Without saying if this is the right approach, I can just note that it works.
Index: config/i386/i386.h
===================================================================
--- config/i386/i386.h (revision 220946)
+++ config/i386/i386.h (working copy)
@@ -1606,7 +1606,7 @@ enum reg_class
#define ACCUMULATE_OUTGOING_ARGS \
((TARGET_ACCUMULATE_OUTGOING_ARGS && optimize_function_for_speed_p (cfun)) \
- || TARGET_STACK_PROBE || TARGET_64BIT_MS_ABI)
+ || TARGET_STACK_PROBE || TARGET_64BIT_MS_ABI || crtl->profile)

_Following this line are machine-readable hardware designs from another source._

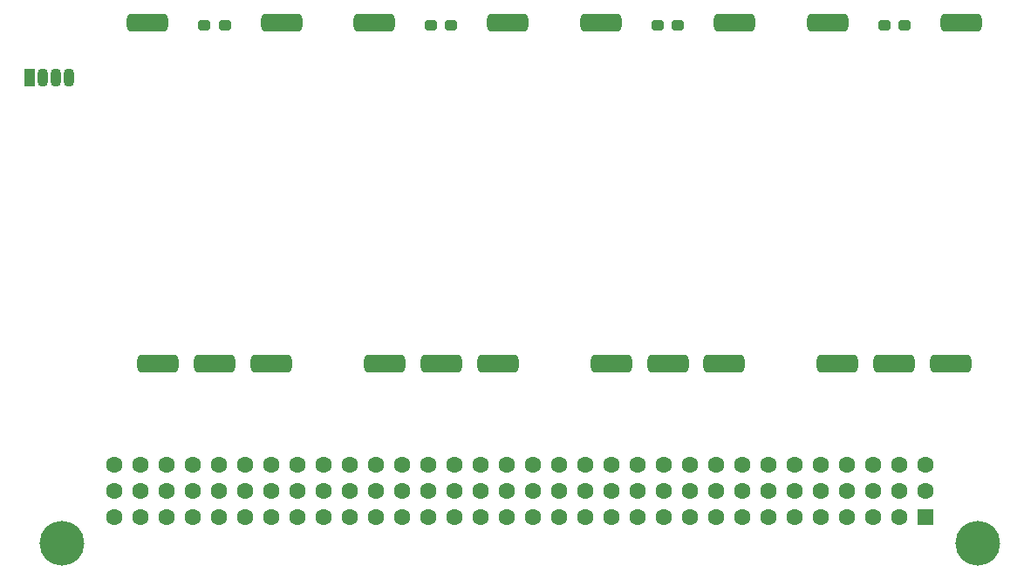
<source format=gbr>
%TF.GenerationSoftware,KiCad,Pcbnew,7.0.7*%
%TF.CreationDate,2024-06-20T17:34:36-04:00*%
%TF.ProjectId,Thruster_Control_Card,54687275-7374-4657-925f-436f6e74726f,rev?*%
%TF.SameCoordinates,Original*%
%TF.FileFunction,Soldermask,Bot*%
%TF.FilePolarity,Negative*%
%FSLAX46Y46*%
G04 Gerber Fmt 4.6, Leading zero omitted, Abs format (unit mm)*
G04 Created by KiCad (PCBNEW 7.0.7) date 2024-06-20 17:34:36*
%MOMM*%
%LPD*%
G01*
G04 APERTURE LIST*
G04 Aperture macros list*
%AMRoundRect*
0 Rectangle with rounded corners*
0 $1 Rounding radius*
0 $2 $3 $4 $5 $6 $7 $8 $9 X,Y pos of 4 corners*
0 Add a 4 corners polygon primitive as box body*
4,1,4,$2,$3,$4,$5,$6,$7,$8,$9,$2,$3,0*
0 Add four circle primitives for the rounded corners*
1,1,$1+$1,$2,$3*
1,1,$1+$1,$4,$5*
1,1,$1+$1,$6,$7*
1,1,$1+$1,$8,$9*
0 Add four rect primitives between the rounded corners*
20,1,$1+$1,$2,$3,$4,$5,0*
20,1,$1+$1,$4,$5,$6,$7,0*
20,1,$1+$1,$6,$7,$8,$9,0*
20,1,$1+$1,$8,$9,$2,$3,0*%
G04 Aperture macros list end*
%ADD10R,1.605000X1.605000*%
%ADD11C,1.605000*%
%ADD12C,4.335000*%
%ADD13R,1.070000X1.800000*%
%ADD14O,1.070000X1.800000*%
%ADD15RoundRect,0.437500X1.562500X0.437500X-1.562500X0.437500X-1.562500X-0.437500X1.562500X-0.437500X0*%
%ADD16RoundRect,0.250000X0.350000X0.250000X-0.350000X0.250000X-0.350000X-0.250000X0.350000X-0.250000X0*%
G04 APERTURE END LIST*
D10*
%TO.C,J1*%
X239522000Y-104902000D03*
D11*
X236982000Y-104902000D03*
X234442000Y-104902000D03*
X231902000Y-104902000D03*
X229362000Y-104902000D03*
X226822000Y-104902000D03*
X224282000Y-104902000D03*
X221742000Y-104902000D03*
X219202000Y-104902000D03*
X216662000Y-104902000D03*
X214122000Y-104902000D03*
X211582000Y-104902000D03*
X209042000Y-104902000D03*
X206502000Y-104902000D03*
X203962000Y-104902000D03*
X201422000Y-104902000D03*
X198882000Y-104902000D03*
X196342000Y-104902000D03*
X193802000Y-104902000D03*
X191262000Y-104902000D03*
X188722000Y-104902000D03*
X186182000Y-104902000D03*
X183642000Y-104902000D03*
X181102000Y-104902000D03*
X178562000Y-104902000D03*
X176022000Y-104902000D03*
X173482000Y-104902000D03*
X170942000Y-104902000D03*
X168402000Y-104902000D03*
X165862000Y-104902000D03*
X163322000Y-104902000D03*
X160782000Y-104902000D03*
X239522000Y-102362000D03*
X236982000Y-102362000D03*
X234442000Y-102362000D03*
X231902000Y-102362000D03*
X229362000Y-102362000D03*
X226822000Y-102362000D03*
X224282000Y-102362000D03*
X221742000Y-102362000D03*
X219202000Y-102362000D03*
X216662000Y-102362000D03*
X214122000Y-102362000D03*
X211582000Y-102362000D03*
X209042000Y-102362000D03*
X206502000Y-102362000D03*
X203962000Y-102362000D03*
X201422000Y-102362000D03*
X198882000Y-102362000D03*
X196342000Y-102362000D03*
X193802000Y-102362000D03*
X191262000Y-102362000D03*
X188722000Y-102362000D03*
X186182000Y-102362000D03*
X183642000Y-102362000D03*
X181102000Y-102362000D03*
X178562000Y-102362000D03*
X176022000Y-102362000D03*
X173482000Y-102362000D03*
X170942000Y-102362000D03*
X168402000Y-102362000D03*
X165862000Y-102362000D03*
X163322000Y-102362000D03*
X160782000Y-102362000D03*
X239522000Y-99822000D03*
X236982000Y-99822000D03*
X234442000Y-99822000D03*
X231902000Y-99822000D03*
X229362000Y-99822000D03*
X226822000Y-99822000D03*
X224282000Y-99822000D03*
X221742000Y-99822000D03*
X219202000Y-99822000D03*
X216662000Y-99822000D03*
X214122000Y-99822000D03*
X211582000Y-99822000D03*
X209042000Y-99822000D03*
X206502000Y-99822000D03*
X203962000Y-99822000D03*
X201422000Y-99822000D03*
X198882000Y-99822000D03*
X196342000Y-99822000D03*
X193802000Y-99822000D03*
X191262000Y-99822000D03*
X188722000Y-99822000D03*
X186182000Y-99822000D03*
X183642000Y-99822000D03*
X181102000Y-99822000D03*
X178562000Y-99822000D03*
X176022000Y-99822000D03*
X173482000Y-99822000D03*
X170942000Y-99822000D03*
X168402000Y-99822000D03*
X165862000Y-99822000D03*
X163322000Y-99822000D03*
X160782000Y-99822000D03*
D12*
X244602000Y-107442000D03*
X155702000Y-107442000D03*
%TD*%
D13*
%TO.C,D1*%
X152590000Y-62300000D03*
D14*
X153860000Y-62300000D03*
X155130000Y-62300000D03*
X156400000Y-62300000D03*
%TD*%
D15*
%TO.C,U2*%
X199000000Y-56900000D03*
X186000000Y-56900000D03*
X198000000Y-90000000D03*
X192500000Y-90000000D03*
X187000000Y-90000000D03*
D16*
X193500000Y-57150000D03*
X191500000Y-57150000D03*
%TD*%
D15*
%TO.C,U1*%
X177000000Y-56900000D03*
X164000000Y-56900000D03*
X176000000Y-90000000D03*
X170500000Y-90000000D03*
X165000000Y-90000000D03*
D16*
X171500000Y-57150000D03*
X169500000Y-57150000D03*
%TD*%
D15*
%TO.C,U4*%
X243000000Y-56900000D03*
X230000000Y-56900000D03*
X242000000Y-90000000D03*
X236500000Y-90000000D03*
X231000000Y-90000000D03*
D16*
X237500000Y-57150000D03*
X235500000Y-57150000D03*
%TD*%
D15*
%TO.C,U3*%
X221000000Y-56900000D03*
X208000000Y-56900000D03*
X220000000Y-90000000D03*
X214500000Y-90000000D03*
X209000000Y-90000000D03*
D16*
X215500000Y-57150000D03*
X213500000Y-57150000D03*
%TD*%
M02*

</source>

/* If defined, a C expression whose value is nonzero when we want to use PUSH
instructions to pass outgoing arguments. */
The idea is, if mcount requires alignment of the stack, and outgoing arguments
is the only way to get that, then it would makes sense to have -p imply
outgoing arguments.
Previously on darwin we had flag_asynchronous_unwind_tables which turned on
target_flags |= MASK_ACCUMULATE_OUTGOING_ARGS, which ensured that
TARGET_ACCUMULATE_OUTGOING_ARGS was true which was enough to ensure that
ACCUMULATE_OUTGOING_ARGS was true.
If linux and all other x86 ports also needs stack alignment in mcount, then the
above should be correct. If not, then darwin needs to ask specially, since no
one else does.